Steadily improving organic growth rates are rising equity returns for insurance agents and brokers, according to Reagan Consulting's "3rd Quarter Organic Growth and Profitability Survey." Economic growth and an improving rate environment in commercial P&C is helping agencies grow at the fastest rate since 2006, said Kevin Stipe, senior vice president of Reagan.
The survey factors the first 9 months of 2011, and includes reports from more than 130 agencies. Findings include:
- Organic growth is 3.8 percent, an increase of 2.8 percentage points from the previous year.
- Organic growth accelerated in all major product lines: Employee benefits is the fastest growing segment at 6.1 percent. Commercial lines and personal lines grew at 3.1 percent and 1.7 percent, respectively.
- Profit margins, measured using EBITDA and adjusted for non-recurring items, for brokers actually declined slightly from a year ago (19.5 percent this year versus 20.4 percent last year).
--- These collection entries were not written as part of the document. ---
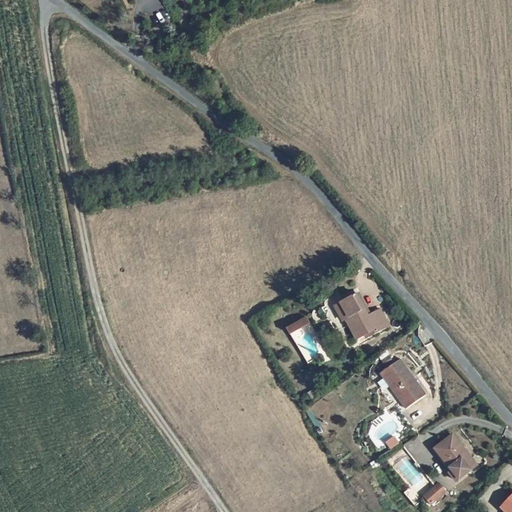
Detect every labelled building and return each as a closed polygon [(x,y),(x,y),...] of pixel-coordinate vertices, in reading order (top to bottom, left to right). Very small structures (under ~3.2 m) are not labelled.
[(343,325),(338,327),(348,346),(356,342),(358,345),(387,329),(377,312),(366,319),(353,298),(334,308),(343,325)] [(343,325),(334,308),(328,312),(337,328),(338,327),(343,325)] [(299,321),(279,332),(282,337),(302,327),(299,321)] [(103,344),(96,348),(99,352),(105,348),(103,344)] [(397,359),(379,373),(405,406),(423,392),(397,359)] [(322,378),(314,384),(319,391),(327,386),(322,378)] [(454,468),(461,475),(479,458),(454,430),(439,444),(458,465),(454,468)] [(394,435),(385,441),(389,448),(398,442),(394,435)] [(441,476),(435,482),(443,489),(449,482),(441,476)] [(435,482),(427,489),(434,497),(443,489),(435,482)] [(511,511),(511,495),(501,507),(507,511),(511,511)]
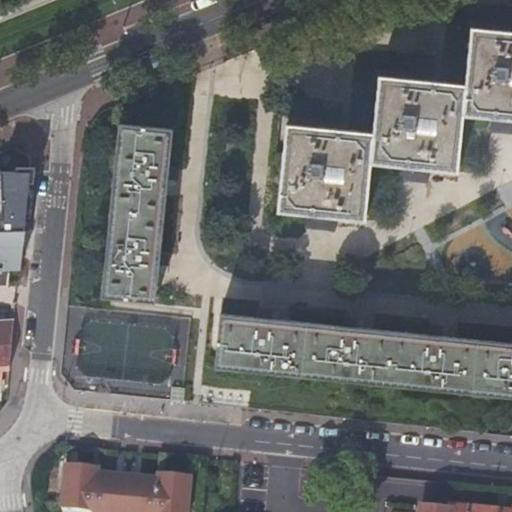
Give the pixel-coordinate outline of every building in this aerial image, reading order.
[(490,116),(511,117),(511,30),(471,27),(465,85),(380,76),(373,133),(287,123),(278,212),(304,214),(334,217),(363,220),(370,163),(398,165),(427,168),(457,170),(463,114),(490,116)] [(511,131),(511,117),(490,116),(489,130),(511,131)] [(156,301),(160,264),(160,259),(170,260),(171,251),(161,250),(168,180),(168,176),(179,177),(179,168),(169,167),(173,129),(121,125),(102,296),(156,301)] [(426,181),(427,168),(398,165),(397,179),(426,181)] [(30,173),(1,171),(3,230),(24,230),(30,173)] [(334,217),(304,214),(303,228),(333,230),(334,217)] [(0,285),(7,285),(9,273),(0,273),(0,285)] [(511,341),(443,335),(439,334),(440,324),(431,323),(430,333),(357,326),(353,326),(354,316),(345,315),(344,325),(271,318),(267,318),(268,308),(259,307),(258,317),(221,313),(215,366),(511,393),(511,341)] [(0,385),(1,385),(3,370),(10,369),(13,342),(15,319),(0,319),(0,385)] [(67,467),(63,507),(94,510),(93,511),(187,511),(191,480),(181,479),(182,474),(160,471),(159,476),(99,470),(100,465),(78,463),(77,468),(67,467)]
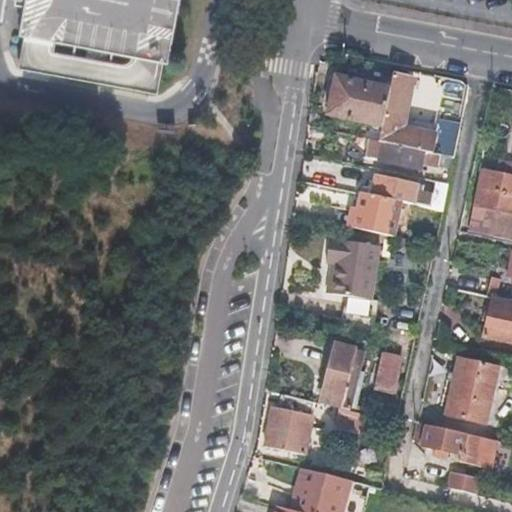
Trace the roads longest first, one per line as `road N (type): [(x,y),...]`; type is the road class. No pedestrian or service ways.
road 1 (residential): [(489,60),(392,476)]
road 2 (residential): [(280,173),(223,272),(199,431),(172,511)]
road 3 (tertiary): [(215,511),(247,387),(280,173)]
road 4 (residential): [(295,21),(489,60)]
road 5 (tertiary): [(280,173),(295,21)]
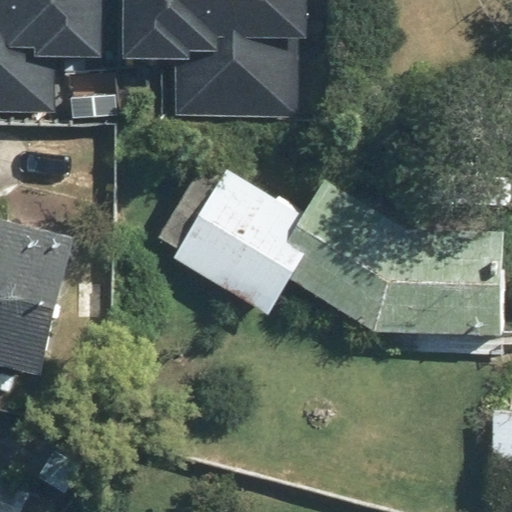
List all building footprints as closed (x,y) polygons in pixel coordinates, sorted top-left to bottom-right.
[(105,0),(0,0),(0,105),(60,109),(63,44),(103,46),(105,0)] [(124,0),(123,52),(180,54),(178,111),(295,115),(298,34),(308,34),(309,0),(124,0)] [(327,175),(305,209),(214,148),(153,240),(265,315),(292,273),(372,326),(502,329),(504,224),(396,222),(327,175)] [(78,237),(0,210),(0,364),(32,376),(78,237)] [(488,511),(511,511),(511,402),(492,402),(488,511)] [(0,479),(0,511),(18,511),(28,493),(0,479)]
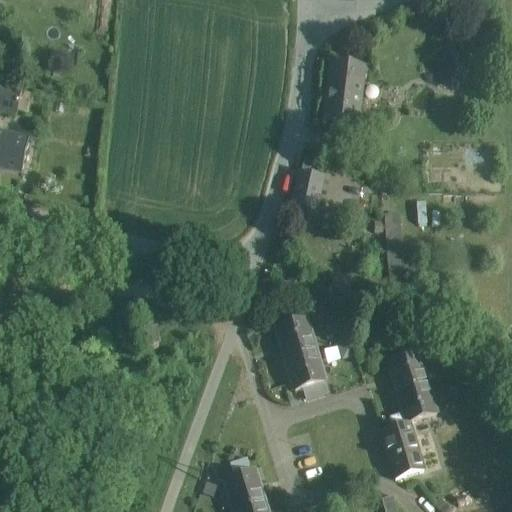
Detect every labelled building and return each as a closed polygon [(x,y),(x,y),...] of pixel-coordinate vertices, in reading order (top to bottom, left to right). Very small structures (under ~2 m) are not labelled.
[(364,72),(331,67),(324,121),(356,125),(364,72)] [(16,81),(0,77),(0,113),(16,117),(21,92),(14,91),(16,81)] [(29,139),(0,132),(0,170),(21,175),(29,139)] [(324,181),(297,175),(290,210),(316,216),(324,181)] [(387,266),(403,266),(401,215),(385,216),(387,266)] [(349,285),(332,285),(332,300),(349,299),(349,285)] [(305,321),(276,330),(280,345),(284,343),(289,360),(314,353),(305,321)] [(155,337),(144,339),(147,352),(152,351),(157,350),(155,337)] [(314,353),(289,360),(294,377),(290,379),(294,393),(324,384),(314,353)] [(417,354),(388,363),(392,378),(396,376),(402,393),(427,386),(417,354)] [(427,386),(402,393),(407,410),(402,412),(407,426),(408,426),(436,417),(427,386)] [(407,426),(381,434),(395,481),(422,472),(408,426),(407,426)] [(254,472),(224,481),(229,495),(233,494),(238,511),(263,503),(254,472)] [(396,511),(392,497),(381,500),(384,511),(396,511)] [(266,511),(263,503),(238,511),(266,511)]
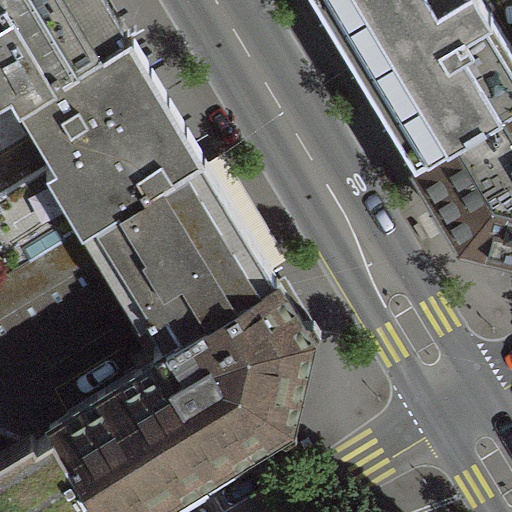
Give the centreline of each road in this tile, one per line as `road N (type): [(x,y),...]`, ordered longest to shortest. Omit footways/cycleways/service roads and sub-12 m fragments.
road 1 (tertiary): [(462,407),(214,0)]
road 2 (residential): [(462,407),(290,511)]
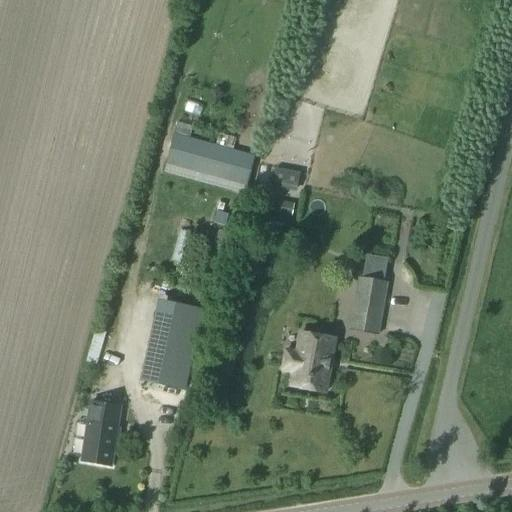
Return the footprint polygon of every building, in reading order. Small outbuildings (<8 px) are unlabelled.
[(173,140),(163,177),(245,198),(254,162),(173,140)] [(299,178),(275,174),(272,190),(296,195),(299,178)] [(272,204),(270,217),(292,221),(294,208),(272,204)] [(144,216),(133,264),(147,267),(158,219),(144,216)] [(511,269),(486,268),(484,300),(511,301),(511,269)] [(362,281),(352,333),(379,337),(388,286),(362,281)] [(185,390),(202,316),(161,307),(144,381),(185,390)] [(286,353),(282,372),(293,375),(290,388),(326,395),(335,342),(308,337),(304,356),(286,353)] [(89,404),(80,463),(110,468),(114,443),(117,444),(119,429),(116,429),(119,409),(89,404)]
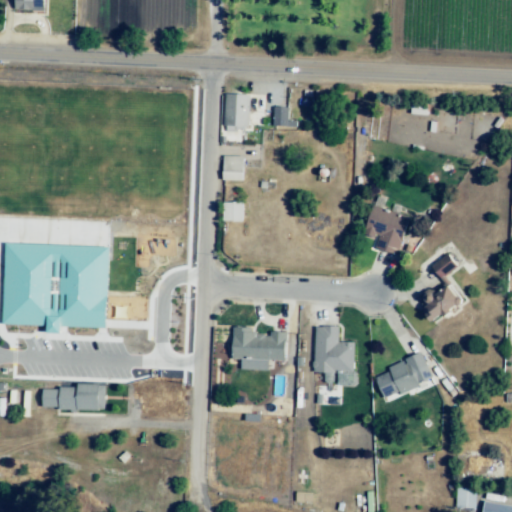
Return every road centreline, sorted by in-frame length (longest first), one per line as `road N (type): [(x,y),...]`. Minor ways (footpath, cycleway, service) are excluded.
road 1 (residential): [(208,66),(192,468),(205,511)]
road 2 (tertiary): [(511,77),(208,66)]
road 3 (tertiary): [(208,66),(0,53)]
road 4 (residential): [(198,287),(369,294)]
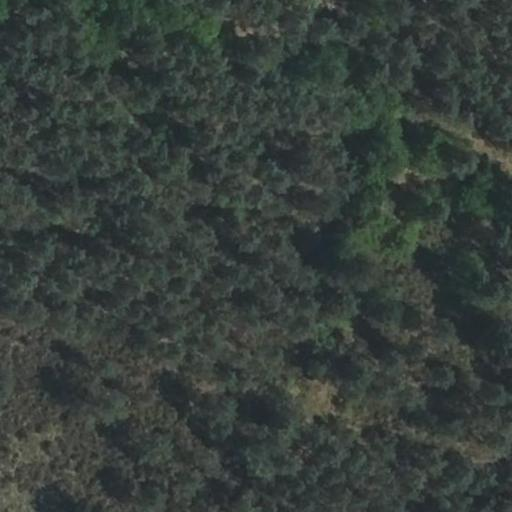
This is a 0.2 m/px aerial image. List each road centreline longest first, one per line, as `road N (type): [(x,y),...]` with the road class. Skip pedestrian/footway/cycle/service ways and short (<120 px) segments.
road 1 (track): [(243,511),(303,416),(400,146),(388,0)]
road 2 (track): [(308,403),(511,456)]
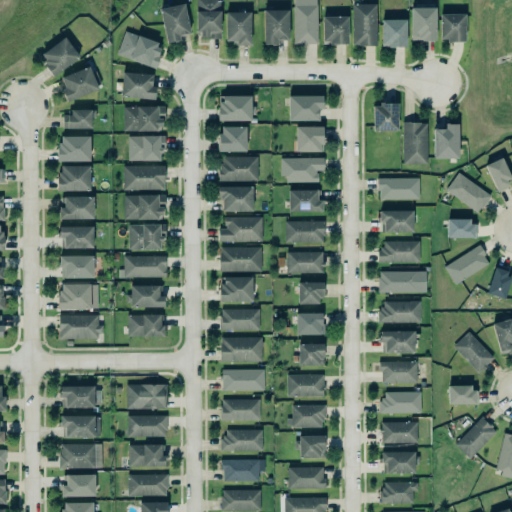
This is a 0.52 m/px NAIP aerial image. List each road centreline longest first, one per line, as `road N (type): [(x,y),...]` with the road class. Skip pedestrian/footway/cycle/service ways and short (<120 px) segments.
road 1 (residential): [(349,73),(354,511)]
road 2 (residential): [(192,76),(189,511)]
road 3 (residential): [(23,103),(30,135),(32,511)]
road 4 (residential): [(441,85),(349,73),(192,76)]
road 5 (residential): [(189,357),(0,360)]
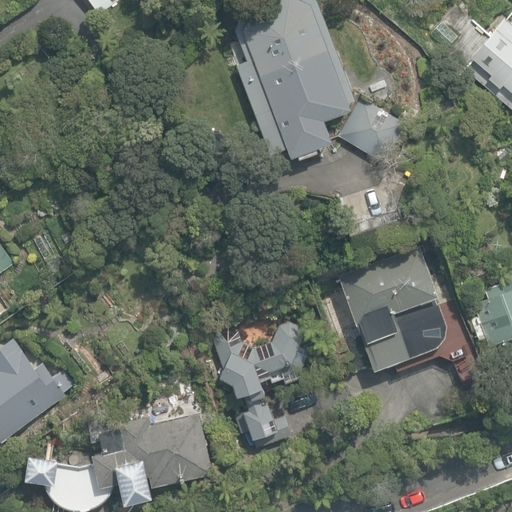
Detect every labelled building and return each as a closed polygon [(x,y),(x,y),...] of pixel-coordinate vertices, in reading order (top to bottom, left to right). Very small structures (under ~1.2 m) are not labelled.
[(88,0),(98,13),(117,0),(88,0)] [(283,150),(286,158),(332,141),(324,119),(350,110),(310,3),(301,0),(274,0),(251,9),(242,28),(262,79),(246,85),(272,154),(283,150)] [(461,66),(511,107),(511,22),(503,15),(461,66)] [(430,32),(445,46),(457,34),(441,20),(430,32)] [(338,133),(385,160),(408,121),(361,94),(338,133)] [(0,173),(16,163),(0,139),(0,173)] [(41,151),(49,163),(63,154),(55,142),(41,151)] [(0,270),(14,262),(0,240),(0,270)] [(338,273),(371,367),(437,344),(444,335),(445,324),(438,303),(436,303),(434,295),(438,294),(420,245),(338,273)] [(52,277),(64,271),(56,256),(45,261),(52,277)] [(486,337),(488,344),(506,338),(508,343),(511,341),(511,269),(495,276),(498,284),(483,289),(486,297),(473,302),(477,313),(469,316),(478,340),(486,337)] [(248,428),(255,445),(291,431),(283,414),(275,416),(268,399),(262,402),(258,392),(267,389),(263,377),(268,375),(271,380),(281,376),(285,383),(304,375),(302,368),(308,348),(300,344),(304,333),(300,324),(289,319),(278,323),(271,339),(253,347),(240,341),(236,330),(227,325),(217,328),(212,341),(222,367),(219,373),(232,381),(236,392),(240,391),(247,407),(231,412),(239,431),(248,428)] [(0,439),(65,392),(63,390),(74,383),(63,368),(53,375),(42,360),(35,366),(13,336),(0,345),(0,439)] [(457,382),(481,372),(471,351),(448,361),(457,382)] [(109,511),(108,511),(106,499),(112,483),(121,481),(125,499),(152,493),(150,484),(152,484),(212,470),(199,412),(194,413),(191,402),(178,405),(179,412),(171,413),(172,418),(150,423),(148,414),(116,421),(118,426),(98,430),(102,450),(93,453),(94,461),(80,464),(57,462),(56,457),(45,456),(29,453),(25,477),(43,479),(45,505),(53,507),(52,511),(109,511)] [(0,494),(12,486),(0,469),(0,494)]
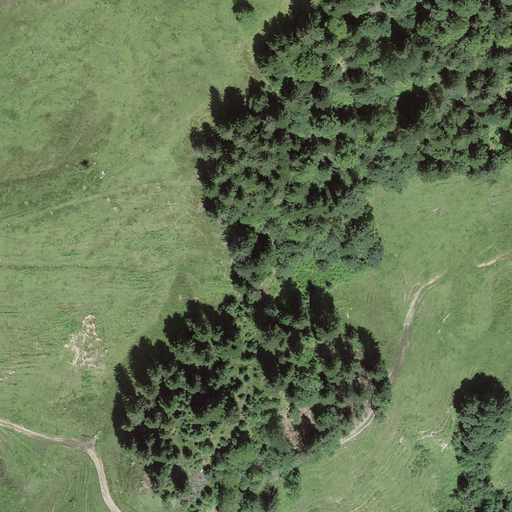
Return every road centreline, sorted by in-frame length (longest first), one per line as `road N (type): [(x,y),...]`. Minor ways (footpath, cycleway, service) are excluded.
road 1 (track): [(226,511),(362,434),(426,289),(511,255)]
road 2 (track): [(0,420),(74,459),(119,511)]
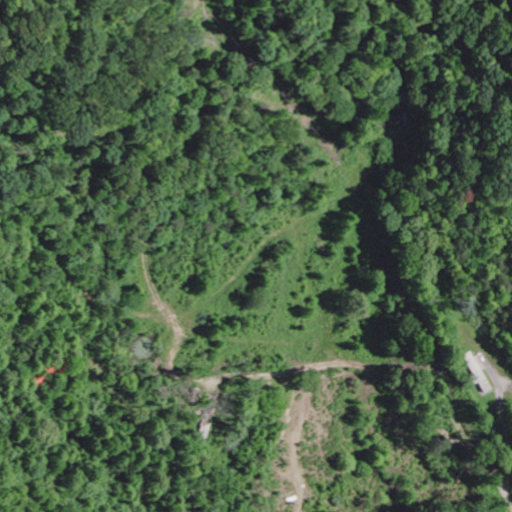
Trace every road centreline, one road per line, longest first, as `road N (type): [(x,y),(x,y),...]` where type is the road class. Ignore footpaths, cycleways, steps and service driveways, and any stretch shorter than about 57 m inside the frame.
road 1 (residential): [(511,509),(488,466),(372,372),(321,367),(206,381),(94,369)]
road 2 (residential): [(508,500),(509,444),(493,371)]
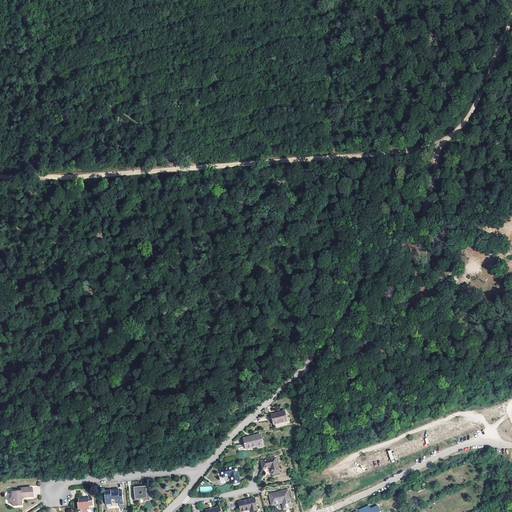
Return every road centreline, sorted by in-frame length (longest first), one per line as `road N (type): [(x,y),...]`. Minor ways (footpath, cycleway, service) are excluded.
road 1 (track): [(511,17),(476,101),(441,142),(398,152),(0,177)]
road 2 (residential): [(204,469),(297,373),(418,223),(441,142)]
road 3 (residential): [(318,511),(465,445),(511,444)]
road 4 (residential): [(50,490),(204,469)]
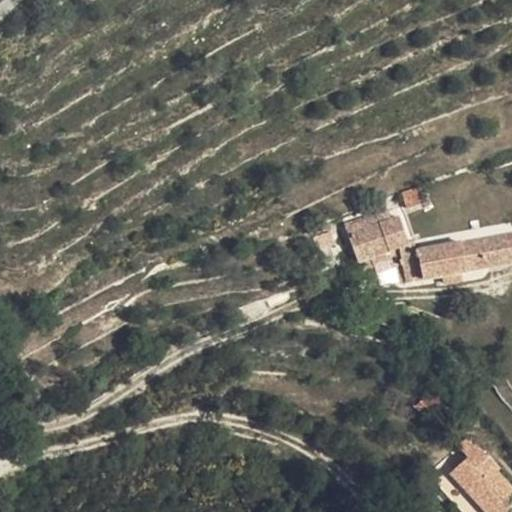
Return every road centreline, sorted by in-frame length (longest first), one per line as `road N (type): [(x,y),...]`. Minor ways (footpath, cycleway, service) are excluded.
road 1 (track): [(0,477),(195,421),(286,436),(352,480),(381,511)]
road 2 (track): [(0,446),(16,430),(101,410),(200,349),(307,302)]
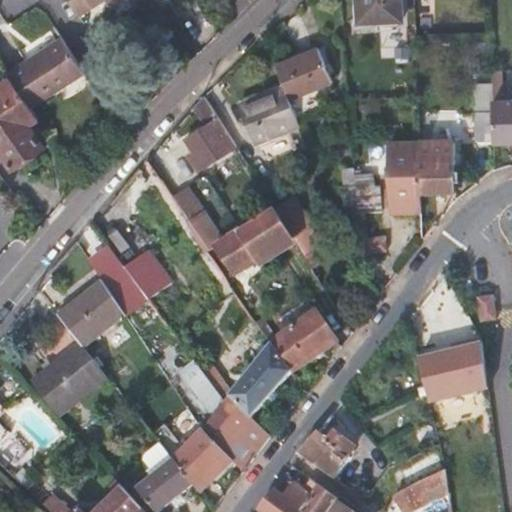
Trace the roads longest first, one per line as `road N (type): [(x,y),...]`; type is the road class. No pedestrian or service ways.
road 1 (secondary): [(239,511),(451,238),(495,197),(511,192)]
road 2 (secondary): [(138,133),(0,301)]
road 3 (secondary): [(271,0),(138,133)]
road 4 (residential): [(138,133),(52,0)]
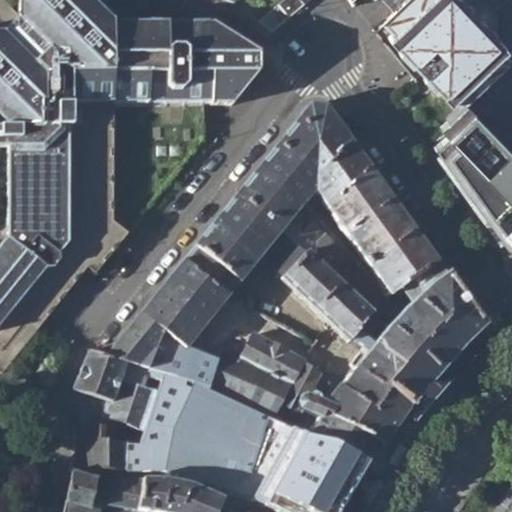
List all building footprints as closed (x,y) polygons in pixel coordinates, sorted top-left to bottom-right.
[(0,112),(17,128),(0,127),(0,151),(17,152),(18,239),(0,261),(0,349),(18,365),(91,271),(104,282),(274,81),(273,60),(220,28),(126,26),(97,0),(31,0),(29,23),(14,37),(0,35),(0,112)] [(284,0),(260,23),(273,34),(305,3),(301,0),(284,0)] [(394,37),(441,87),(438,91),(447,100),(450,97),(458,105),(483,82),(508,59),(499,50),(502,47),(493,38),(490,41),(450,0),(400,0),(378,21),(387,30),(383,35),(390,42),(394,37)] [(511,150),(474,111),(493,93),(483,82),(458,105),(443,120),(467,143),(452,157),(454,159),(449,164),(502,244),(504,240),(507,243),(511,237),(511,150)] [(308,106),(140,313),(166,333),(145,367),(184,378),(268,420),(300,362),(255,338),(241,359),(223,348),(216,361),(188,349),(199,335),(230,297),(239,284),(256,259),(296,209),(313,189),(308,184),(347,139),(324,107),(308,106)] [(478,326),(347,139),(308,184),(313,189),(390,296),(400,291),(409,303),(385,330),(330,275),(342,261),(324,237),(296,209),(256,259),(269,269),(329,325),(331,324),(363,356),(353,368),(381,389),(385,386),(412,406),(478,326)] [(256,259),(239,284),(250,295),(253,291),(269,269),(256,259)] [(239,284),(230,297),(250,311),(250,295),(239,284)] [(230,297),(199,335),(223,348),(241,359),(255,338),(266,320),(250,311),(230,297)] [(140,313),(109,357),(123,361),(145,367),(166,333),(140,313)] [(199,335),(188,349),(216,361),(223,348),(199,335)] [(117,382),(123,361),(109,357),(88,352),(70,392),(73,394),(69,402),(77,414),(81,427),(86,461),(92,469),(122,470),(123,443),(87,438),(88,434),(99,434),(105,417),(137,432),(152,396),(117,382)] [(145,367),(123,361),(117,382),(152,396),(137,432),(135,445),(125,446),(123,443),(122,470),(185,478),(228,496),(263,511),(341,511),(371,464),(297,433),(284,427),(268,420),(184,378),(145,367)] [(371,464),(412,406),(385,386),(381,389),(353,368),(347,377),(338,390),(336,388),(323,405),(317,403),(330,384),(300,362),(268,420),(284,427),(287,420),(300,425),(297,433),(371,464)] [(97,511),(98,509),(90,508),(95,478),(69,470),(59,511),(97,511)] [(106,480),(101,499),(151,511),(222,511),(227,503),(181,486),(145,480),(106,480)] [(151,511),(101,499),(98,509),(97,511),(151,511)] [(246,511),(227,503),(222,511),(246,511)]
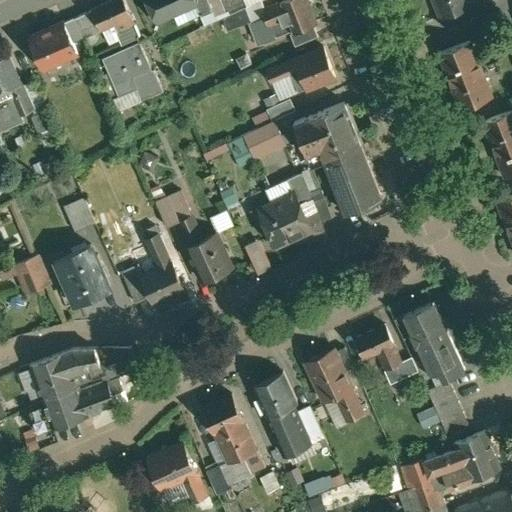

- Rule of 20 scores reached 13.1, the highest level since the OGP Survey was launched in 2008. The Rule of 20 is a Reagan Consulting benchmark that correlates with value creation and is calculated by adding an agency's organic growth rate to half of its EBITDA margin. A score of 20 is outstanding in today's marketplace, and is only currently being reached by about 15 percent of agencies nationwide.